Last-iterate Convergence for Symmetric, General-sum, $2 \times 2$ Games Under The Exponential Weights Dynamic
Guanghui Wang, Krishna Acharya, Lokranjan Lakshmikanthan, Juba Ziani, Vidya Muthukumar
TL;DR
This paper investigates the discrete-time Exponential Weights (EW) dynamic with a fixed learning rate in symmetric $2\\times 2$ general-sum games, showing unprecedented last-iterate convergence to Nash equilibria for all non-degenerate cases. By analyzing the ratio dynamics $r_i^{(t)}$ and the fixed-point structure, the authors derive precise convergence regimes: same-sign $\\epsilon_1$ and $\\epsilon_2$ yield exponential convergence to a pure NE for any $\\eta$, while opposite-sign cases depend on initialization, with potential convergence to a pure or strictly mixed NE, the latter under a step-size bound $\\eta<\\frac{8}{|\\epsilon_1|+|\\epsilon_2|}$. The results reconcile with known oscillations in broader settings by leveraging symmetry and a finite-sign-flip argument, and they are illustrated through congestion-game and performative-prediction applications, including a mortgage-competition bank model. Overall, the work provides sharp, global last-iterate convergence guarantees for the standard EW dynamic in a classical yet rich game-theoretic setting, with implications for learning dynamics in symmetric strategic environments.

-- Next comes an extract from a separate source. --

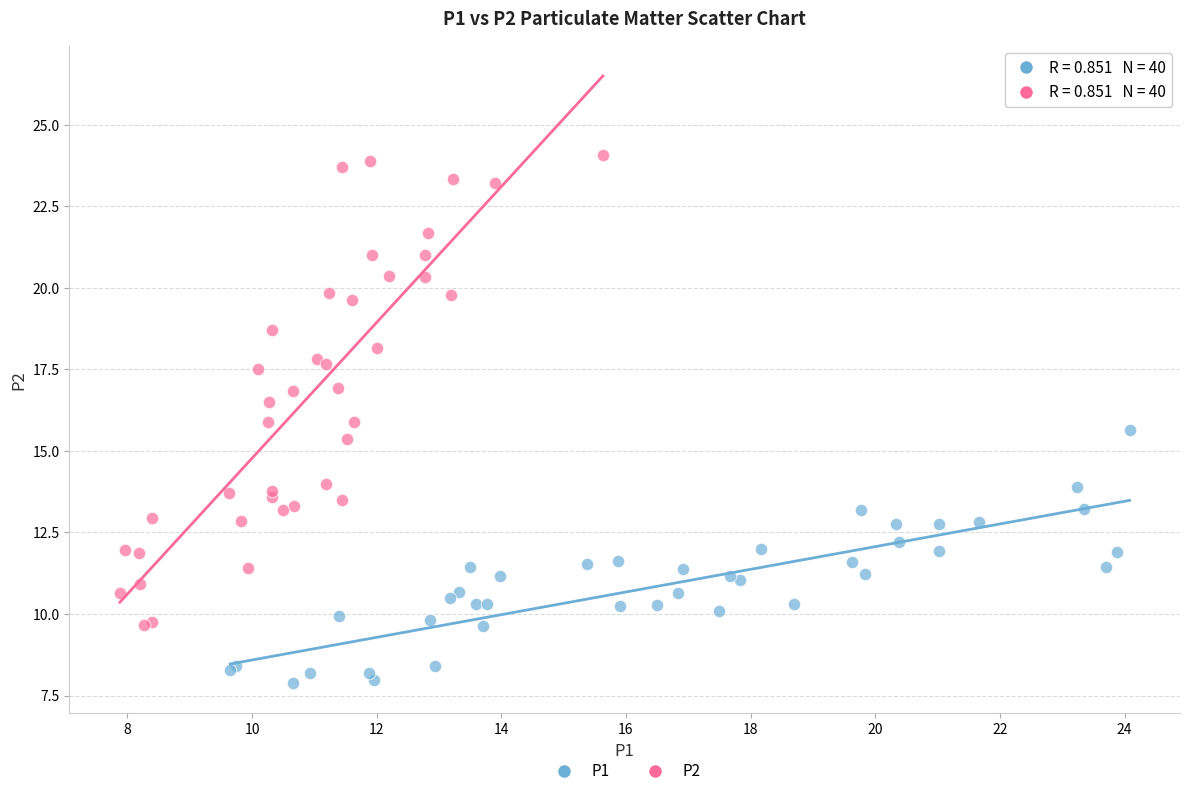

Which series reaches the minimum Y coordinate?

P1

These findings offer practical insights for designing stable, iterative learning rules in competitive settings and suggest avenues for extending the analysis beyond $2\\times 2$ action spaces.
Abstract
We conduct a comprehensive analysis of the discrete-time exponential-weights dynamic with a constant step size on all \emph{general-sum and symmetric} $2 \times 2$ normal-form games, i.e. games with $2$ pure strategies per player, and where the ensuing payoff tuple is of the form $(A,A^\top)$ (where $A$ is the $2 \times 2$ payoff matrix corresponding to the first player). Such symmetric games commonly arise in real-world interactions between "symmetric" agents who have identically defined utility functions -- such as Bertrand competition, multi-agent performative prediction, and certain congestion games -- and display a rich multiplicity of equilibria despite the seemingly simple setting. Somewhat surprisingly, we show through a first-principles analysis that the exponential weights dynamic, which is popular in online learning, converges in the last iterate for such games regardless of initialization with an appropriately chosen step size. For certain games and/or initializations, we further show that the convergence rate is in fact exponential and holds for any step size. We illustrate our theory with extensive simulations and applications to the aforementioned game-theoretic interactions. In the case of multi-agent performative prediction, we formulate a new "mortgage competition" game between lenders (i.e. banks) who interact with a population of customers, and show that it fits into our framework.